Spatially Grounded Concept Bottleneck Models via Part-Factorized Attention

Concept bottleneck models (CBMs) predict a layer of human-named attributes before predicting a class, which makes their decisions auditable. On fine-grained recognition tasks the concept heads are usually free to attend anywhere in the image, so a head named for one body region can be satisfied by evidence on another. This work studies a part-factorized CBM that removes that freedom by construction. The method has three components built on a frozen DINOv3 vision transformer. A learned foreground gate, trained on DINOv3 patch features, suppresses background patches inside the part attention. A set of part queries cross-attends to patch features and each of the 312 CUB attributes is routed, through a fixed concept-to-part map, to read only from the part token its name implies. A learnable two-dimensional Gaussian prior, injected additively in log space into the attention logits, breaks the permutation symmetry among part queries; its means are initialized from the dataset-average keypoint location of each part, which requires no per-image keypoint supervision at training or test time. On CUB-200-2011 the spatial-prior model matches a fully supervised baseline (88.85% versus 88.95% top-1) while raising pointing accuracy by 16 points (52.6% versus 36.4%). Replacing bounding-box supervision with a PCA foreground target and combining it with the Gaussian prior removes all per-image supervision and reaches 88.6% top-1 at about 70% pointing accuracy. A keypoint-fraction sweep shows that 0.5% of the training set (about 27 images) suffices to initialize the prior with no measurable loss. Removing part identity entirely is the harder case: without any spatial prior, pointing accuracy collapses to $2.9\%$.
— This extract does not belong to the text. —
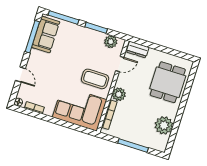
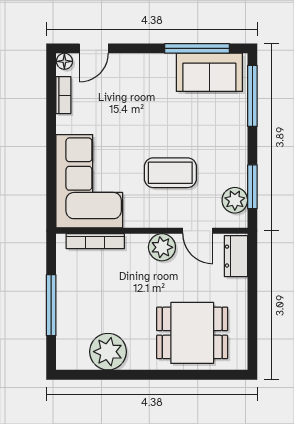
window: (96, 28) -> (252, 187), moved
door: (20, 74) -> (94, 48), moved
coffee table: (95, 79) -> (170, 173), moved, turned 90
plant: (119, 94) -> (162, 247), moved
翻译：概念瓶颈模型通过预测由人类命名的属性层后再预测类别，使模型决策具有可审计性。在细粒度识别任务中，概念头通常可自由关注图像任意区域，导致命名用于某个身体部位的概念头可能被其他区域的证据激活。本文提出一种通过构建消除该自由度的部件分解概念瓶颈模型。该方法基于冻结的DINOv3视觉变换器构建三个组件：第一，学习型前景门控机制利用DINOv3图像块特征抑制部件注意力中的背景块；第二，一组部件查询通过交叉注意力与图像块特征交互，312个CUB属性通过固定概念-部件映射路由，仅从名称对应的部件标记中读取信息；第三，可学习的二维高斯先验以对数空间加法形式注入注意力对数中，打破部件查询间的置换对称性——其均值由数据集各部件平均关键点位置初始化，训练与测试阶段均无需单张图像的关键点标注。在CUB-200-2011数据集上，空间先验模型性能与全监督基线持平（top-1准确率88.85% vs 88.95%），同时将指向准确率提升16个百分点（52.6% vs 36.4%）。将边界框监督替换为PCA前景目标并与高斯先验结合后，完全消除每张图像的监督需求，在约70%指向准确率下达到88.6%的top-1准确率。关键点比例扫描实验表明，仅需训练集0.5%的图像（约27张）即可完成先验初始化且无精度损失。完全去除部件标识的极端情况显示，无任何空间先验时指向准确率骤降至$2.9\%$。